Start Given passage
That restless night of sleep that I usually have the night before the first day of school? Been having those for a couple of weeks already this summer.
That feeling of anxious anticipation during the week of pre-planning I usually get? That was replaced with a feeling of anxious uncertainty.
It started weeks ago.
Last year at this time I posted the following:
“Tomorrow begins my 15th year at my current school, the Home of the Titans.
Tomorrow begins my 22nd year of teaching – three schools so far. Hope I stay at my current school the rest of my career.
Tomorrow is my 4,501st day in high school as a student and teacher (non-workdays). That does not include my stint as a student teacher.
Ironically, that number is much higher if I count all of the days in the summers I am at school making preparations for the coming school years and the official workdays.
If I was a coach, that number would be still much higher. But many people do not see that because they are fixated on teachers having “summers off.”
Tomorrow is my daughter’s 541st day of high school. Maybe she will say hello to me if I pass her in the hall.
And I am still nervous. Why? Because I want it to go well. Not just for me, but for my own children, and the students who will be in my classes.
End Given passage
Start Supplied information
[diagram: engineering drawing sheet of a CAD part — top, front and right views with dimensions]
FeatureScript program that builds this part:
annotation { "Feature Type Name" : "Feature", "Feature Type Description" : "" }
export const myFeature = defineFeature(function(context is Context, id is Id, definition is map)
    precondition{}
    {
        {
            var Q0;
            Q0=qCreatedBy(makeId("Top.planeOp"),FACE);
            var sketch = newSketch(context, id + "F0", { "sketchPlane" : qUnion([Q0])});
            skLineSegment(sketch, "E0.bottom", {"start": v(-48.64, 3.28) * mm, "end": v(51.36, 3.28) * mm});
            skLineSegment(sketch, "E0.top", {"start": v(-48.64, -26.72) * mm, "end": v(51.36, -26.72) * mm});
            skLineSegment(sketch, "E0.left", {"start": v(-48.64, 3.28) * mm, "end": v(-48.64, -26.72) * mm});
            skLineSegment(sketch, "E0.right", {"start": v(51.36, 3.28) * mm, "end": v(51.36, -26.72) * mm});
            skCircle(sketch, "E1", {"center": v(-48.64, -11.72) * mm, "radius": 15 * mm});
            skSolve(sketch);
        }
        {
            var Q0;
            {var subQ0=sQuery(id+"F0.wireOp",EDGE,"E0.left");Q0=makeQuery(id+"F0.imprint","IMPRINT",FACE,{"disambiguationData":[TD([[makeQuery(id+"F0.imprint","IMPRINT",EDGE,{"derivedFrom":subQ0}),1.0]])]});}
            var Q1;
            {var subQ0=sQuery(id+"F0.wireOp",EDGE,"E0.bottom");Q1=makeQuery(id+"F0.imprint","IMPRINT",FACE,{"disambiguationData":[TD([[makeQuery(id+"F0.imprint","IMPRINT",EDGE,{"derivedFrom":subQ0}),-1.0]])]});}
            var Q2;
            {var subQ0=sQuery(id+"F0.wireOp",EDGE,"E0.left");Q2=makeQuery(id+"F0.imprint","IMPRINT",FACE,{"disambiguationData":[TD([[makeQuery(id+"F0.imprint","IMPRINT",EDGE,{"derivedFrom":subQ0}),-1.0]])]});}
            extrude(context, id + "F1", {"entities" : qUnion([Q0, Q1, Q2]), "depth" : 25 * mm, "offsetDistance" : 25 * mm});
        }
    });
End Supplied information
▸ Exercise task A:
Reproduce the back-to-school post starting at "Tomorrow is my daughter’s" and ending at "in my classes.".
▸ Exercise task B:
In the back-to-school post, what feeling replaced the anxious anticipation that usually comes during the week of pre-planning?
▸ Exercise task C:
Decide whether each statement agrees with the back-to-school post, answering yes or no and quoting the words that decide it.
(i) At the time of last year's posting, the writer had taught at three schools.
(ii) The writer's count of 4,501 days includes the time spent as a student teacher.
(iii) This summer, the restless nights began only on the night before the first day of school.

▸ Written solution A:
Tomorrow is my daughter’s 541st day of high school. Maybe she will say hello to me if I pass her in the hall.
And I am still nervous. Why? Because I want it to go well. Not just for me, but for my own children, and the students who will be in my classes.

▸ Written solution B:
A feeling of anxious uncertainty.

▸ Written solution C:
(i) Yes: "Tomorrow begins my 22nd year of teaching – three schools so far."
(ii) No: "That does not include my stint as a student teacher."
(iii) No: "Been having those for a couple of weeks already this summer."